== ASSIGNMENT 1 ==
Retype the passage on European dominance of the Americas word for word, from "Many Europeans saw" up to and including "attention to Asia.".
== ASSIGNMENT 2 ==
Write a continuation of the passage on European dominance of the Americas, picking up right after its final sentence.

The answer to this varies when we look at different world regions. Let's start by looking at the Americas.
It really is notable that Europeans were able to dominate the Americas in such a short amount of time after first arriving there at the end of the fifteenth century. This is mostly due to the extreme population crash of the natives that happened soon after the Europeans' arrival. It is estimated that there were well over one hundred million inhabitants of in the Americas before the Europeans arrived. As a result of Old World diseases that Native Americans had no immunities to, the population quickly crashed by as much as ninety percent in just a few decades after contact. This left a weakened and disorganized population that really stood little chance of resisting European conquerors.
Many Europeans saw the Americas as a divine gift left for them. They did not fully understand the role that their diseases played in presenting them with vast regions ripe for colonization and exploitation. Many saw it as their destiny to extend their will and sovereignty over these continents. Why else would God have presented them with such a wealthy land almost entirely devoid of people who could resist them?
The colonies that nations such as Spain, Portugal, England, and France built in the Americas made them incredibly wealthy and further fueled the notion of European superiority and the desire to build empires and extend their influence around the world. They then turned their attention to Asia.

== DATASET EXTRACT ==
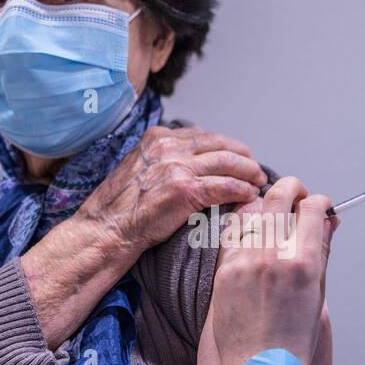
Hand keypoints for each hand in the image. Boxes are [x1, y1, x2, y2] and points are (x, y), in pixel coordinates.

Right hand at [76, 125, 266, 255]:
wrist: (107, 228)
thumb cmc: (120, 208)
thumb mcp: (138, 168)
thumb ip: (162, 160)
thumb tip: (189, 163)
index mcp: (157, 138)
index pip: (201, 135)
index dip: (224, 146)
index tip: (236, 155)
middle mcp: (168, 147)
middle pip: (219, 144)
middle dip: (242, 156)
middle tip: (254, 167)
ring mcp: (177, 167)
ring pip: (228, 162)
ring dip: (248, 172)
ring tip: (258, 181)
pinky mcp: (186, 190)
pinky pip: (225, 185)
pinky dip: (242, 190)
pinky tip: (249, 196)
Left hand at [209, 177, 335, 364]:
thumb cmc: (293, 340)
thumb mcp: (318, 294)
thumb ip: (321, 252)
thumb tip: (328, 221)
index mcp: (303, 264)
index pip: (311, 208)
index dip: (319, 200)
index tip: (320, 204)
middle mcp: (272, 258)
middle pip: (279, 197)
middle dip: (292, 188)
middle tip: (297, 194)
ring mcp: (244, 263)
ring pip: (254, 211)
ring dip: (267, 205)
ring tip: (274, 214)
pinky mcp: (223, 271)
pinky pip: (234, 234)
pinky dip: (246, 226)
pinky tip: (254, 232)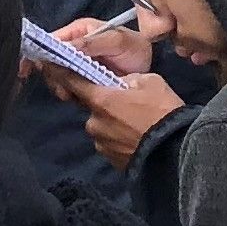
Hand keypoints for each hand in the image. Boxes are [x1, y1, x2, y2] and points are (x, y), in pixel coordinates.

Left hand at [40, 19, 185, 167]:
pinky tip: (135, 139)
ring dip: (111, 123)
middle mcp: (94, 122)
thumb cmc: (162, 112)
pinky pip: (109, 143)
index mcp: (100, 100)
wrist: (175, 152)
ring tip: (135, 125)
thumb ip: (127, 79)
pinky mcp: (110, 160)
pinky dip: (118, 140)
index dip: (61, 72)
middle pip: (91, 107)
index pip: (72, 82)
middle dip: (103, 104)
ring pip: (101, 127)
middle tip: (126, 105)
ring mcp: (100, 144)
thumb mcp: (150, 81)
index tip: (50, 65)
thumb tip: (120, 83)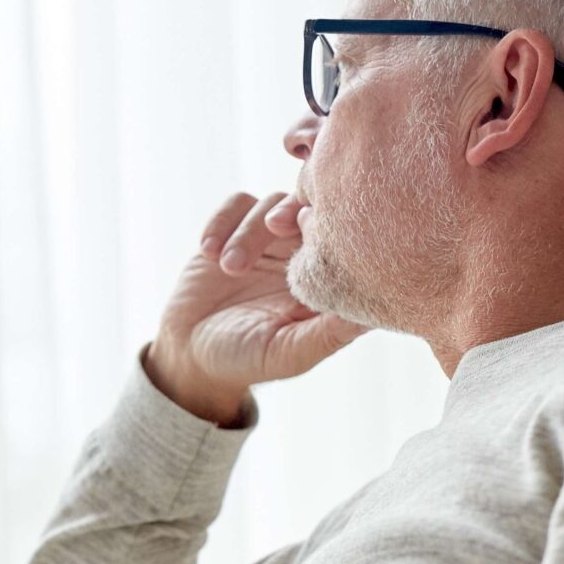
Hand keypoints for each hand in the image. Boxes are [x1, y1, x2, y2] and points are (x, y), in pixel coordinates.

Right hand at [148, 187, 369, 424]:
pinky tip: (208, 252)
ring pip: (270, 205)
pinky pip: (236, 204)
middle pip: (308, 209)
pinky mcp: (233, 231)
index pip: (341, 238)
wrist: (192, 354)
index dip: (328, 228)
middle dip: (291, 211)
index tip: (306, 236)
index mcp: (323, 280)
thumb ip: (327, 334)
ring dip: (247, 231)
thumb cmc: (247, 359)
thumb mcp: (289, 353)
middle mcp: (300, 254)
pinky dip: (221, 222)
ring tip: (228, 268)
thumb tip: (372, 317)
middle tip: (273, 226)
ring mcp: (267, 240)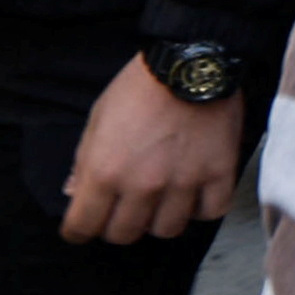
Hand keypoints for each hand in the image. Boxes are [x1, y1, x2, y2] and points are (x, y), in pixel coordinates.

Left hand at [63, 57, 241, 243]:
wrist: (191, 60)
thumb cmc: (139, 88)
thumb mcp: (97, 119)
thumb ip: (84, 162)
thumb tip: (75, 193)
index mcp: (104, 173)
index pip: (82, 227)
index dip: (79, 229)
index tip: (84, 225)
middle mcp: (142, 185)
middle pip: (124, 234)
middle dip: (118, 225)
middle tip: (124, 209)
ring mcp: (184, 182)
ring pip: (167, 229)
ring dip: (160, 219)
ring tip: (162, 202)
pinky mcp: (219, 172)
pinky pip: (211, 212)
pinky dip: (202, 208)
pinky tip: (195, 194)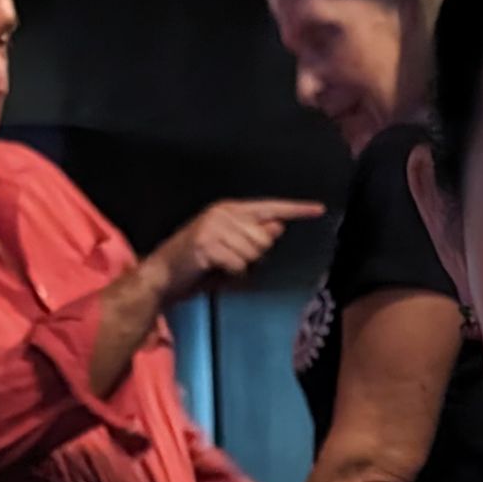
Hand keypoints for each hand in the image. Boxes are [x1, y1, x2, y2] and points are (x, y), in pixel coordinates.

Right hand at [148, 198, 320, 300]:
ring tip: (221, 265)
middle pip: (265, 238)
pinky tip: (214, 270)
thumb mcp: (231, 248)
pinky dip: (231, 274)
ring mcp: (213, 226)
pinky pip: (239, 265)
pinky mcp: (207, 244)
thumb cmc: (199, 264)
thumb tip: (278, 227)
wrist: (163, 274)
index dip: (296, 210)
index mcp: (230, 209)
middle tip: (230, 261)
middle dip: (254, 257)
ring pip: (254, 253)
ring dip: (241, 267)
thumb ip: (255, 236)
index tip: (319, 209)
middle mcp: (223, 212)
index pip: (271, 207)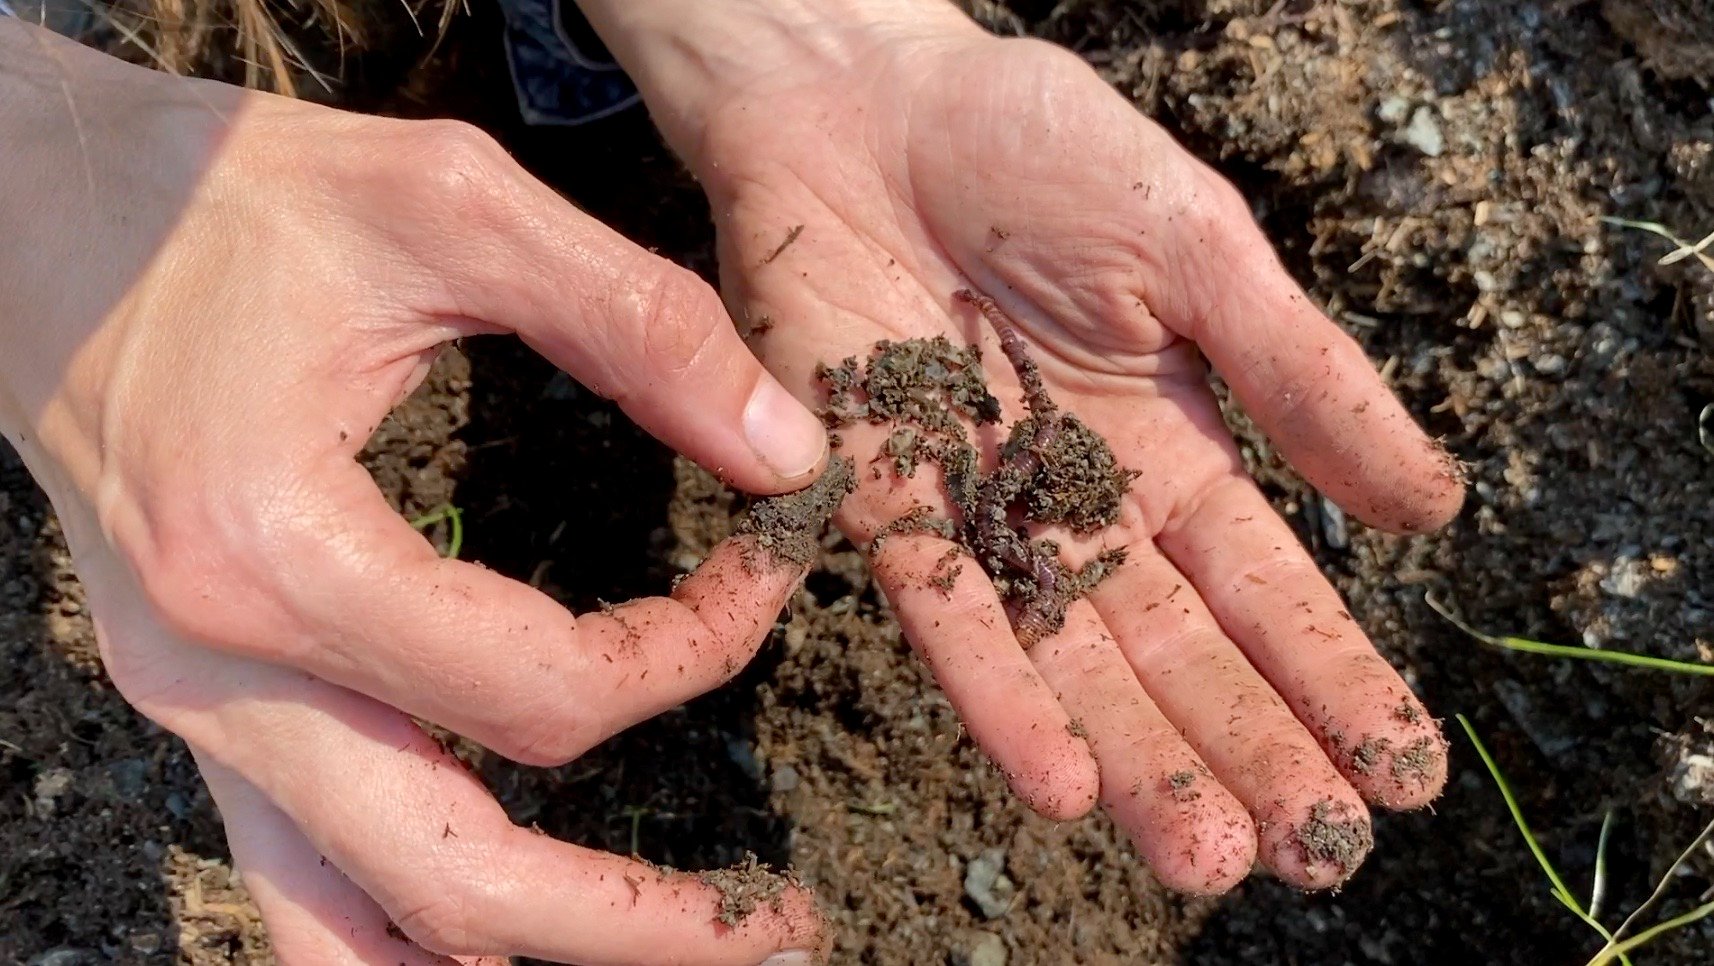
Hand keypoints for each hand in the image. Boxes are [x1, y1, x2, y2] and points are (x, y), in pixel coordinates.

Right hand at [0, 22, 827, 963]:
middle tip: (783, 926)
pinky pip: (299, 883)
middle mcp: (219, 677)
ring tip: (675, 948)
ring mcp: (191, 716)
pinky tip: (511, 931)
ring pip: (357, 934)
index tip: (762, 578)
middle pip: (460, 885)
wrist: (31, 214)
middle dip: (638, 922)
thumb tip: (786, 449)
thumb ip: (636, 322)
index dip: (692, 660)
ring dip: (526, 955)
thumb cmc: (224, 199)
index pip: (544, 696)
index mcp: (277, 554)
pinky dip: (405, 936)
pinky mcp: (194, 711)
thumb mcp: (450, 204)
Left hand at [583, 0, 1463, 892]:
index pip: (1267, 590)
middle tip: (1316, 857)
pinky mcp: (872, 501)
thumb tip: (1432, 509)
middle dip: (1246, 755)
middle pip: (1174, 655)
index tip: (1402, 777)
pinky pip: (939, 613)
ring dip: (1137, 763)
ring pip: (1067, 664)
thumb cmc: (1039, 153)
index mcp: (1169, 453)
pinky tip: (1061, 784)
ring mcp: (977, 517)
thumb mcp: (1200, 253)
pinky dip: (997, 697)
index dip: (1334, 680)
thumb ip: (1300, 380)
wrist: (865, 102)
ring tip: (1209, 858)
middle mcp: (1078, 511)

== EXERCISE OUTPUT 1 ==
Many Europeans saw the Americas as a divine gift left for them. They did not fully understand the role that their diseases played in presenting them with vast regions ripe for colonization and exploitation. Many saw it as their destiny to extend their will and sovereignty over these continents. Why else would God have presented them with such a wealthy land almost entirely devoid of people who could resist them?
The colonies that nations such as Spain, Portugal, England, and France built in the Americas made them incredibly wealthy and further fueled the notion of European superiority and the desire to build empires and extend their influence around the world. They then turned their attention to Asia.

== EXERCISE OUTPUT 2 ==
The people of Asia were not susceptible to the same diseases that the people of the Americas were. Their population usually rivaled that of Europeans in size and strength. Consequently, Europeans did not outright colonize the continent. However, a huge demand for Asian goods fueled European interests in the region. Aside from the British presence in India and the Spanish in the Philippians (in addition to small Dutch and French trading colonies in the Pacific), little conquest was made prior to 1850. However, a strong European economy allowed European merchants to exert their control over trade routes and certain luxury markets in Asia beginning in the 1500s.
Africa was a different matter. Few Europeans had been to the interior of the continent before the latter part of the nineteenth century. However, the slave trade greatly affected many parts of Africa. The need for laborers in the New World after the population crash and genocide there compelled many Europeans to trade for slaves along parts of the African coast to have a reliable supply of labor. They took advantage of inter-tribal conflicts and the greed and ambition of some African rulers to supply them with slaves. This had a profound effect on certain parts of the African continent as warfare increased and whole tribes were decimated.